→ **What the task requires**
Among the entries below, please show each line that carries the word "pixels".

***** Source data

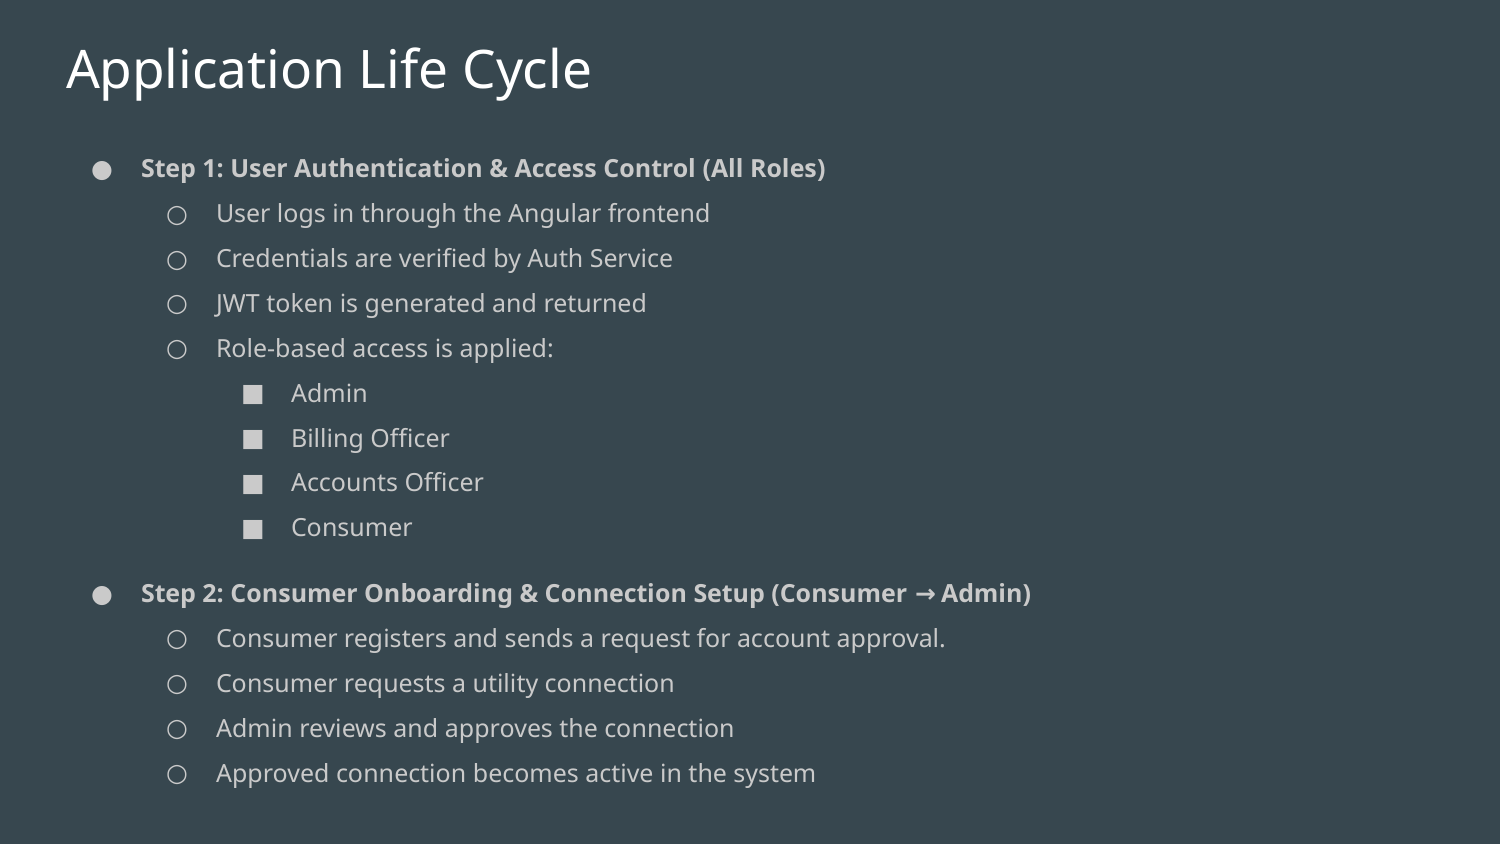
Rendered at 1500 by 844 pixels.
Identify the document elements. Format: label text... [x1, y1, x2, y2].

list Step 1: User Authentication & Access Control (All Roles) User logs in through the Angular frontend Credentials are verified by Auth Service JWT token is generated and returned Role-based access is applied: Admin Billing Officer Accounts Officer Consumer Step 2: Consumer Onboarding & Connection Setup (Consumer → Admin) Consumer registers and sends a request for account approval. Consumer requests a utility connection Admin reviews and approves the connection Approved connection becomes active in the system [51, 122, 1449, 822]
title Application Life Cycle [51, 20, 1449, 115]
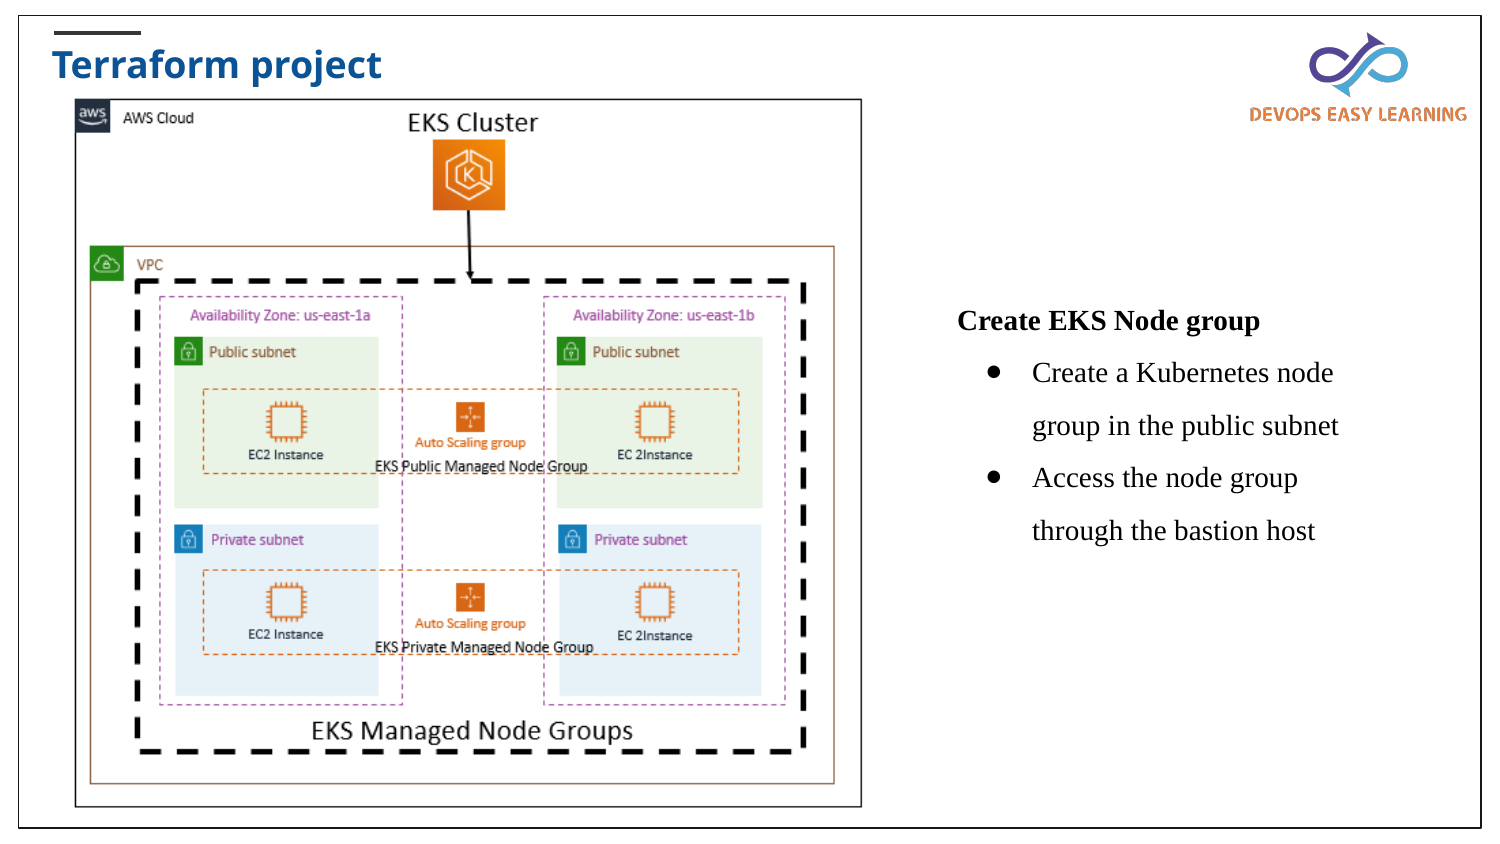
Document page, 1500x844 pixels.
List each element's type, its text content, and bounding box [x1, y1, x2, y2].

text_box Create EKS Node group Create a Kubernetes node group in the public subnet Access the node group through the bastion host [942, 268, 1412, 561]
text_box [18, 15, 1482, 829]
picture [66, 93, 875, 813]
text_box Terraform project [36, 33, 1220, 94]
picture [1240, 21, 1477, 141]
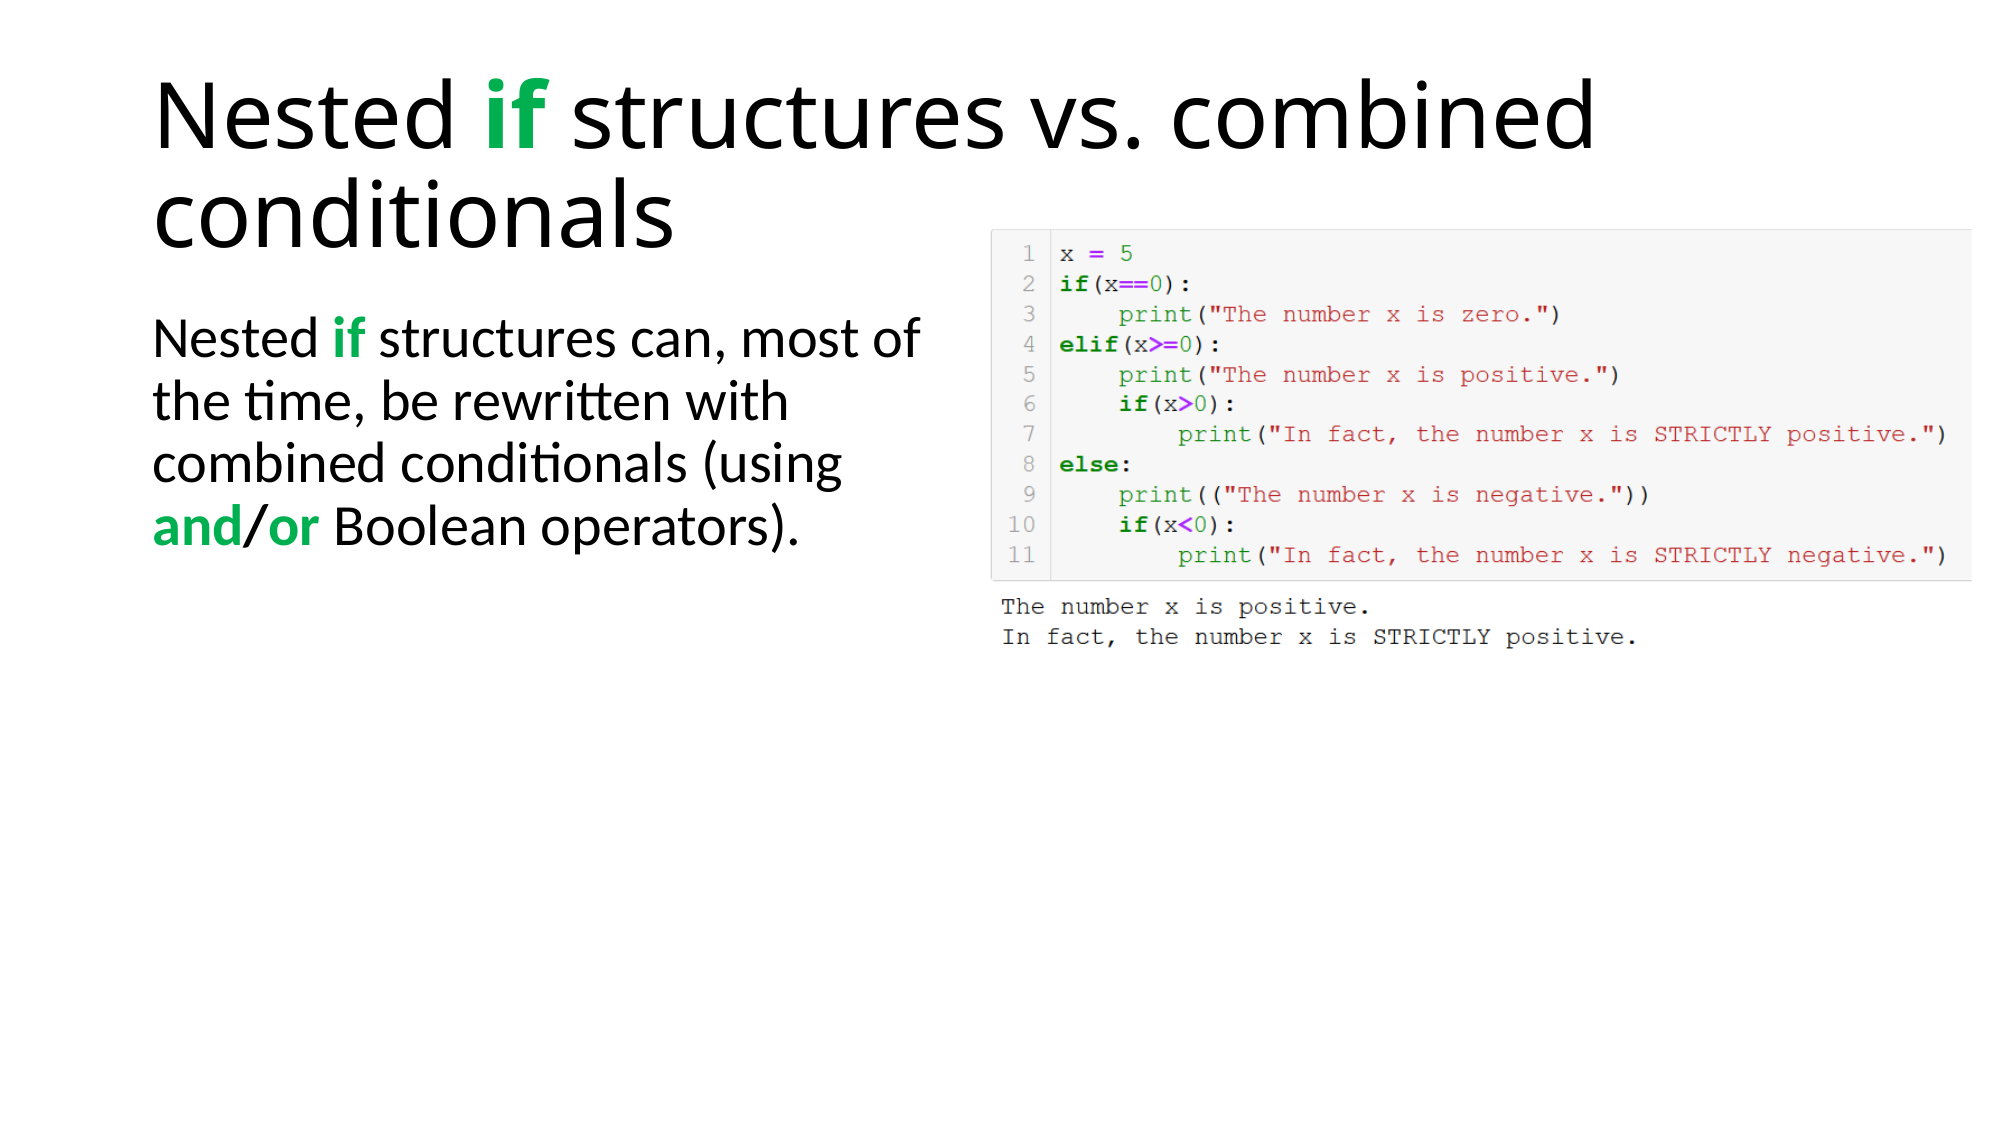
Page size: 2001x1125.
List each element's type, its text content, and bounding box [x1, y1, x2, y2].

list Nested if structures can, most of the time, be rewritten with combined conditionals (using and/or Boolean operators). [137, 299, 988, 1125]
picture [987, 228, 1972, 656]
title Nested if structures vs. combined conditionals [137, 59, 1863, 278]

**********

→ **The completed task**
Rendered at 1500 by 844 pixels.
Document page, 1500x844 pixels.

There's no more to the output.